Paul Tee's Site

Markov's inequality is fundamentally a statement about indicator functions of superlevel sets. Given a non-negative function $X:\Omega\to \mathbb{R}^{\geq 0}$ and a number $t>0$ , consider the superlevel set $S_t$ defined by

\begin{equation} S_t:=\{\omega: f(\omega)\geq t\}. \end{equation}

It is clear, by construction, the minimum that $f$ can take on $S_t$ is $t$ . In other words, on $S_t$ ,

\begin{equation} X \geq t. \end{equation}

If we partition $\Omega=S_t \sqcup (S_t)^c$ , then we can convert (2) into an inequality on $\Omega$ by

\begin{equation} X \geq \begin{cases} t & \text{in } S_t\\ 0 & \text{in } (S_t)^c \end{cases}= t 𝟙_{S_t}, \end{equation}

where $𝟙_S$ denotes the indicator function of the set $S$ . Let $\nu$ denote the measure on $\Omega$ . Integrating (3) yields

\begin{equation} \int_\Omega X \; d\nu \geq t \int_\Omega 𝟙_{S_t}\; d\nu = t \nu(S_t). \end{equation}

Dividing through by $t$ yields Markov's inequality. When $\nu=\mathbb{P}$ is a probability measure, we can interpret this as a weak tail bound. For a non-negative random variable $X\geq 0$ with finite mean $\mu=E[X]$ ,

\begin{equation} \mathbb{P}(|X-\mu|\geq t) \leq \frac{\mathbb{E}|X-\mu|}{t} = O(t^{-1}). \end{equation}

Let's begin improving this. Using the second moment yields an even tighter bound that gives a quadratic decay at infinity. Therefore, we additionally assume that $X$ has finite variance. The key insight is that

\begin{equation} \{\omega: |X(\omega)-\mu|\geq t\} = \{\omega:|X(\omega)-\mu|^2 \geq t^2\}, \end{equation}

since squaring is monotonically increasing. Applying $\mathbb{P}$ to (6) and using Markov's inequality yields Chebyshev's inequality

\begin{equation} \begin{split} \mathbb{P}(|X-\mu|\geq t) &= \mathbb{P}(|X-\mu|^2 \geq t^2)\\ &\leq \frac{\mathbb{E}[|X-\mu|^2]}{t^2}\\ &= \frac{\mathbb{V}[X]}{t^2}\\ &=O(t^{-2}). \end{split} \end{equation}

Our Pavlovian reaction to witnessing Chebyshev's inequality is to try higher and higher central moments in order to improve the polynomial decay.
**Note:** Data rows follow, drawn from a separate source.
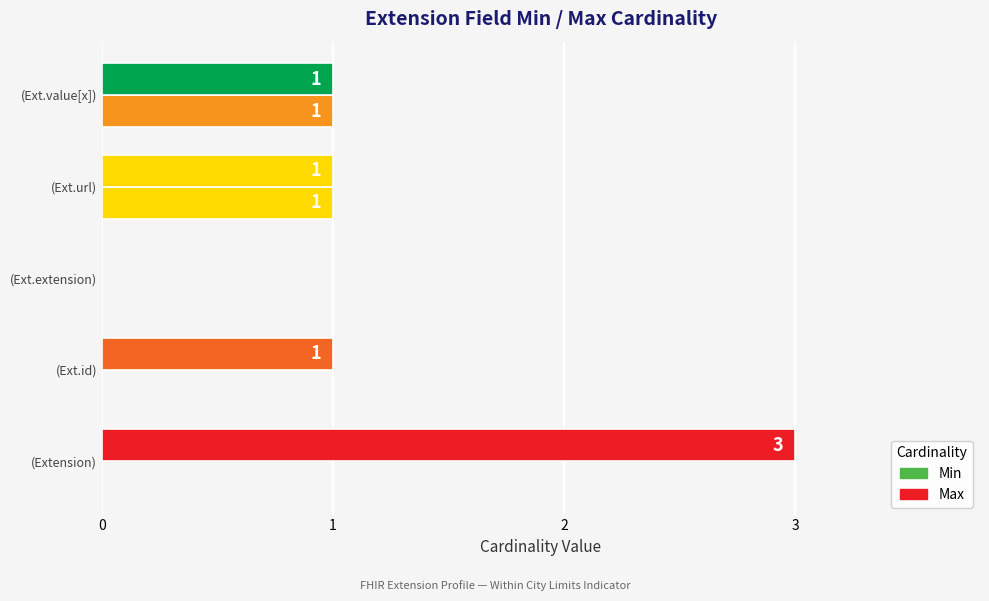

How many data points does each series have?

5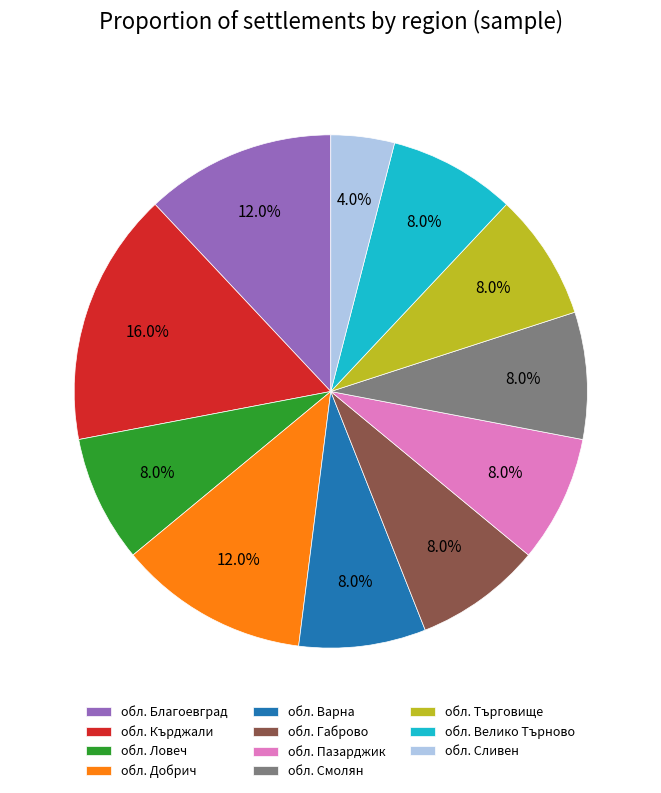

Is there any slice that represents more than half of the pie?

No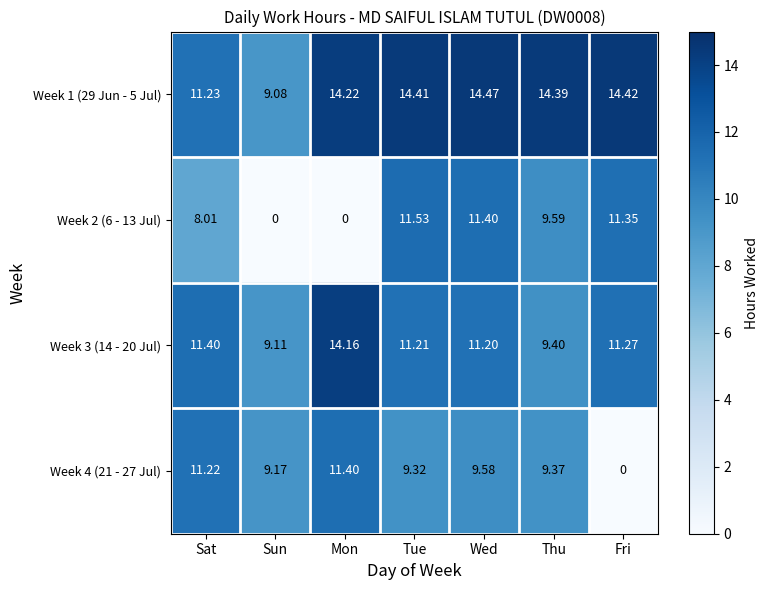

Which category has the lowest value in the Week 1 (29 Jun - 5 Jul) series?

Sun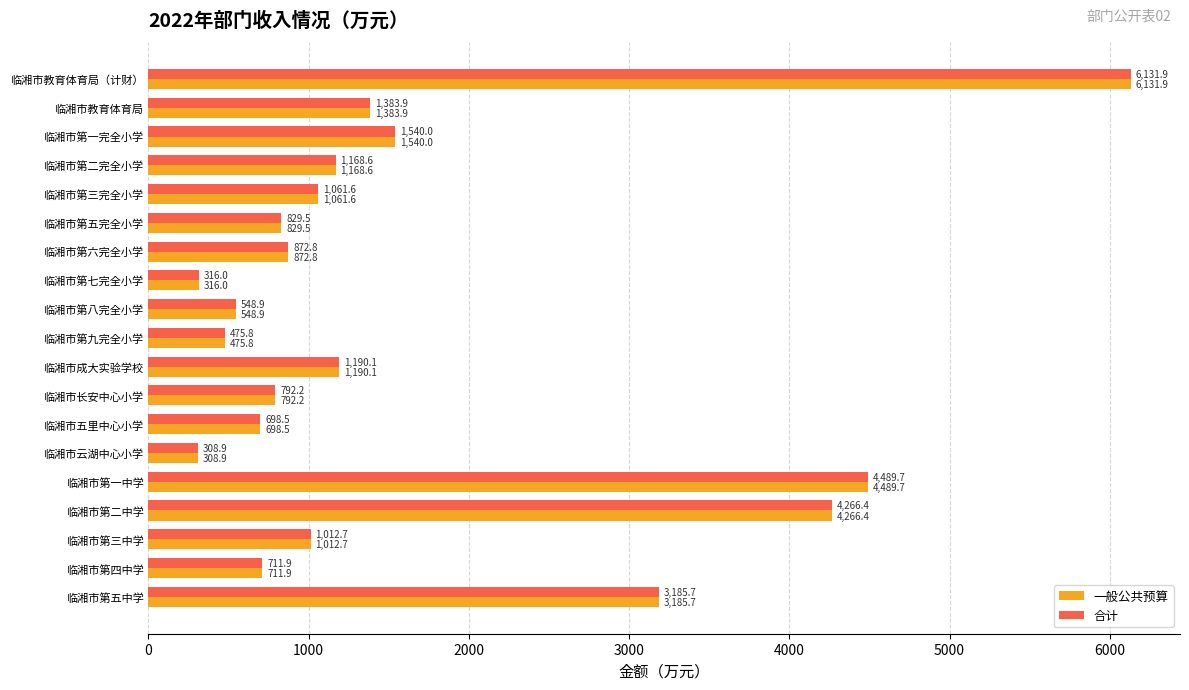

What are all the series names shown in the legend?

一般公共预算, 合计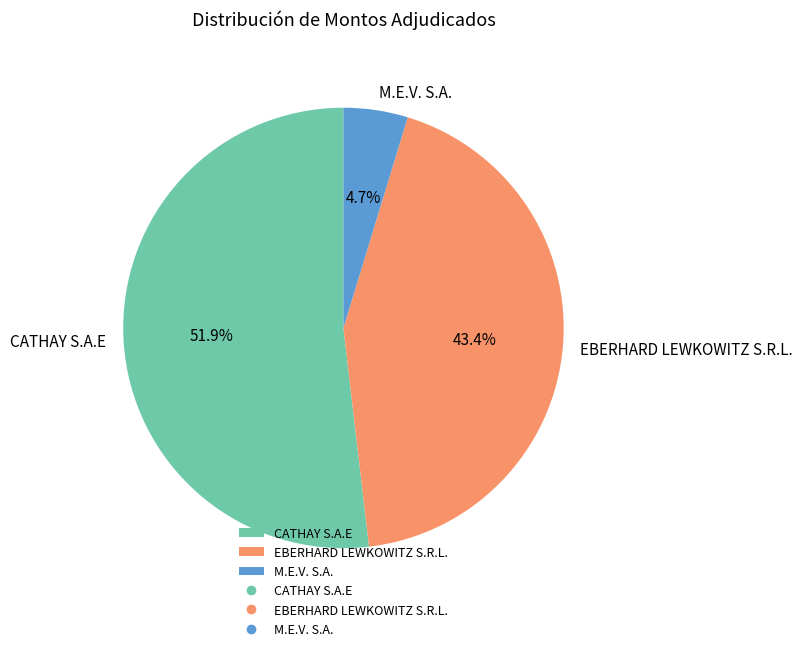

To the nearest percent, what is the combined percentage of M.E.V. S.A. and CATHAY S.A.E?

57%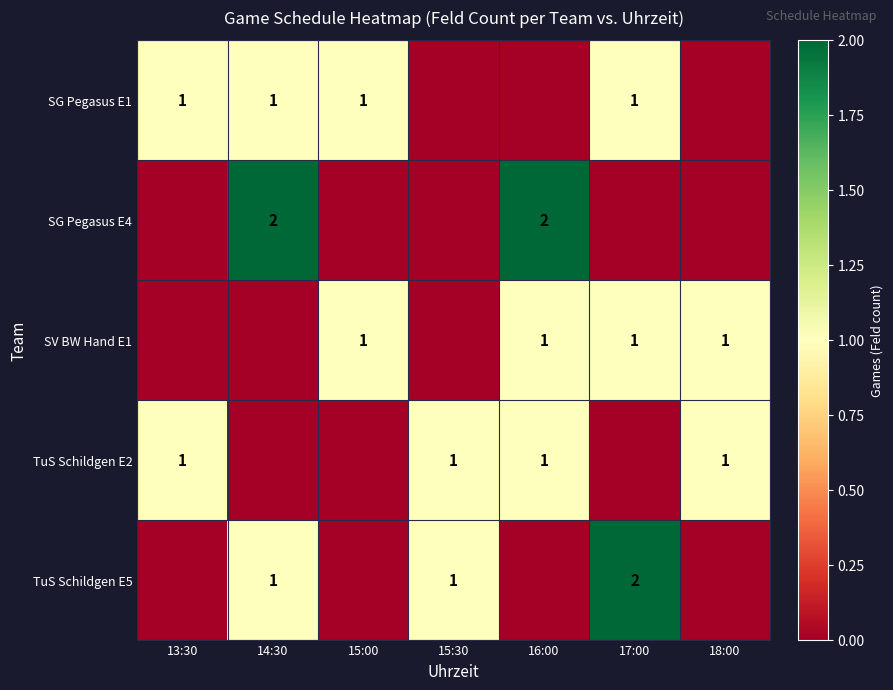

Count the number of data series in this chart.

5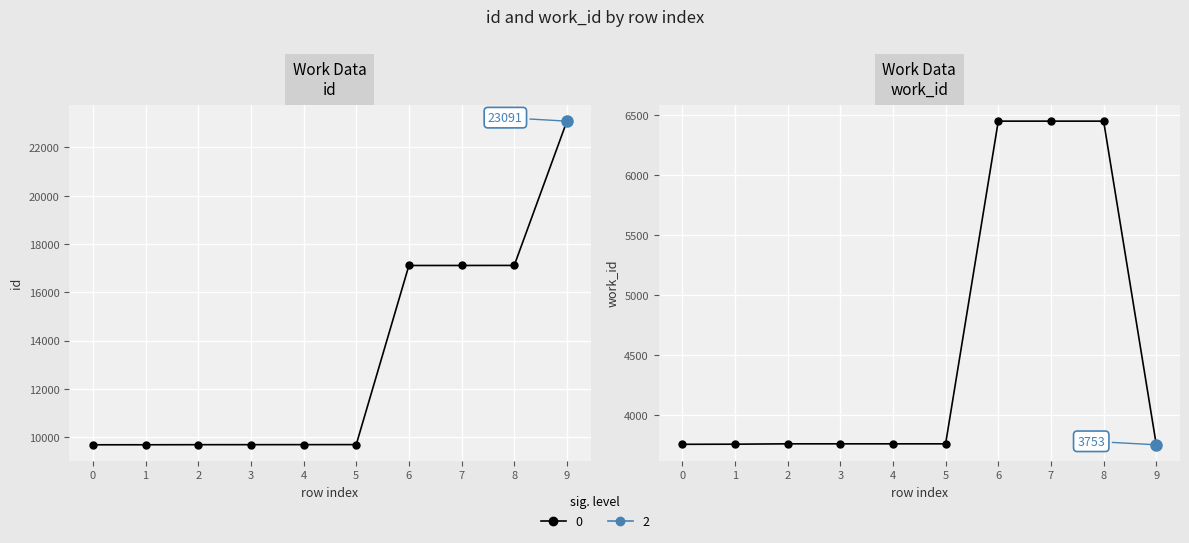

List the series in order of their overall mean, lowest first.

work_id, id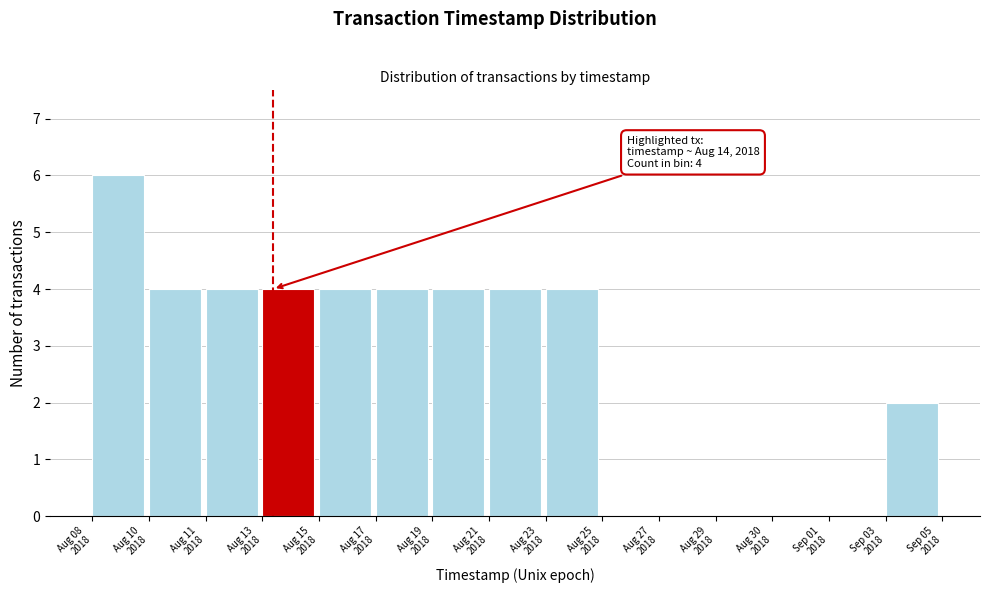

What is the maximum value shown in the chart?

6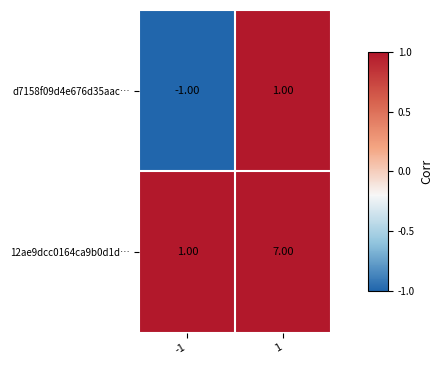

At which category does the chart reach its minimum across all series?

-1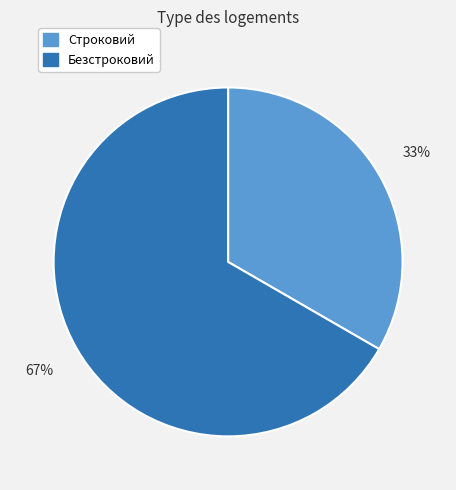

Which has a higher value, Строковий or Безстроковий?

Безстроковий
Chernoff does us one better by obtaining an exponential bound using all the central moments at once via the exponential function $\exp(z)=\sum_{k=1}^\infty \frac{z^k}{k!}$ . We additionally assume the mgf of $X$ is defined in a neighborhood of $0$ , and let $s> 0$ be a small enough free parameter. Then,

\begin{equation} \begin{split} \mathbb{P}(X-\mu\geq t) &=\mathbb{P}(\exp(s(X-\mu))\geq \exp(st))\\ &\leq \frac{\mathbb{E}[\exp(s(X-\mu))]}{\exp(st)}\\ &= \frac{\mathbb{E}[\frac{\exp(sX)}{\exp(s\mu)}]}{\exp(st)}\\ &= \exp(-s(\mu+t))\mathbb{E}[\exp(sX)]\\ &=O(\exp(-st)). \end{split} \end{equation}

Note that in the fourth line, all the randomness is concnetrated in $X$ , allowing us to pull out the $\exp(s\mu)$ . Minimizing over $s$ in the domain where the mgf of $X$ is defined yields Chernoff's inequality. It's important to note that we've dropped the absolute value in the discussion of Chernoff, so this is really a 1-sided bound, i.e. we implicitly assumed that $X$ lies above its mean.